The researchers proposed multiple practical applications for OLMoTrace. For example, if the model generates a fact, users can look back to the training data to fact check the statement. It can also reveal the potential source of seemingly creative and novel LLM-generated expressions. In addition, OLMoTrace can help debug erratic LLM behaviors, such as hallucinations or incorrect self-knowledge, which are crucial to address as LLMs become increasingly more commonplace, Liu explained.
Additional authors include Allen School professors and Ai2 researchers Ali Farhadi, Hannaneh Hajishirzi, Pang Wei Koh and Noah A. Smith, along with Allen School Ph.D. students Arnavi Chheda-Kothary and Rock Yuren Pang. The team also includes Taylor Blanton, Yanai Elazar, Sewon Min (Ph.D., ‘24), Yen-Sung Chen, Huy Tran, Byron Bischoff, Eric Marsh, Michael Schmitz (B.S., ‘08), Cassidy Trier, Aaron Sarnat, Jenna James, Jon Borchardt (B.S., ‘01), Bailey Kuehl, Evie Cheng, Karen Farley, Sruthi Sreeram, Taira Anderson, David Albright, Carissa Schoenick, Luca Soldaini, Dirk Groeneveld, Sophie Lebrecht and Jesse Dodge of Ai2, along with former Allen School professor Yejin Choi, now a faculty member at Stanford University.

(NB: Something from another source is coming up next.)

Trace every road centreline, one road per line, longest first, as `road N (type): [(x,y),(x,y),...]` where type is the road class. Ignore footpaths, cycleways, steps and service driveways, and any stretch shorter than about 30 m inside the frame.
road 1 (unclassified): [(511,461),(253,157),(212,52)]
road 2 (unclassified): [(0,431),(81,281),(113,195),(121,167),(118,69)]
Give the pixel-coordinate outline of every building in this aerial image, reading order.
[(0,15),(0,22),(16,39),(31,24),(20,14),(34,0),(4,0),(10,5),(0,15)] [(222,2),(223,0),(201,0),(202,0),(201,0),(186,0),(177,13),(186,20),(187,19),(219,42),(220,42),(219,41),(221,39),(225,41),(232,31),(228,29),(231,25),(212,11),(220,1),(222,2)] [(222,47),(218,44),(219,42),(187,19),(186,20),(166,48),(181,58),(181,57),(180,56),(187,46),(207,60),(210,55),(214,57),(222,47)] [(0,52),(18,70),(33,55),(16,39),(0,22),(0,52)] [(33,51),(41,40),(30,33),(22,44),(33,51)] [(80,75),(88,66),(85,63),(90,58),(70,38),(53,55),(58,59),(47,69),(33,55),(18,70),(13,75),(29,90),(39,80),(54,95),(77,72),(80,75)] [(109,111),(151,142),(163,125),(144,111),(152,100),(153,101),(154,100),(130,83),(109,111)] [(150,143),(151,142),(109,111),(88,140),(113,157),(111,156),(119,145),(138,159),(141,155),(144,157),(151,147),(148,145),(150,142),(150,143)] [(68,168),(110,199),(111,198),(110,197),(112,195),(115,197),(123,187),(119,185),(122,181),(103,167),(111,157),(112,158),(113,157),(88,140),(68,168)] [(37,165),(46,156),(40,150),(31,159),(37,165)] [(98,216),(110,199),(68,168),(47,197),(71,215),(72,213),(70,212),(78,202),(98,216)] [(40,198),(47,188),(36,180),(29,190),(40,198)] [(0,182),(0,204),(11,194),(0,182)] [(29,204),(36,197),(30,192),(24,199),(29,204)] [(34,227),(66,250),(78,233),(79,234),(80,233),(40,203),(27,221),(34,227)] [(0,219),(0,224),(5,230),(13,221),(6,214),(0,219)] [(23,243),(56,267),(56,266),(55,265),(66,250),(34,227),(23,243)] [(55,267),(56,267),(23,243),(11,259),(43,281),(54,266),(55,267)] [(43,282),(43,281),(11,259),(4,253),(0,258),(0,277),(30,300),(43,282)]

Read the full paper on OLMoTrace.
ACL Dissertation Award: Rethinking Data Use in Large Language Models
For her Allen School Ph.D. dissertation titled “Rethinking Data Use in Large Language Models,” Sewon Min, now faculty at University of California, Berkeley, received the inaugural ACL Dissertation Award. In her work, Min tackled fundamental issues that current language models face, such as factuality and privacy, by introducing a new class of language models and alternative approaches for training such models.
This new class of models, called nonparametric language models, is able to identify and reason with relevant text from its datastore during inference. Compared to conventional models that have to remember every applicable detail from their training set, models with a datastore available at inference time have the potential to be more efficient and flexible.
Nonparametric language models can also help address the legal constraints that traditional models often face. Language models are commonly trained using all available online data, which can lead to concerns with copyright infringement and crediting data creators. Min developed a new approach where language models are trained solely on public domain data. Copyrighted or other high-risk data is then kept in a datastore that the model can only access during inference and which can be modified at any time.
In addition to receiving the ACL Dissertation Award, Min has also earned honorable mentions for the ACM Doctoral Dissertation Award from the Association for Computing Machinery and the Association for the Advancement of Artificial Intelligence Doctoral Dissertation Award.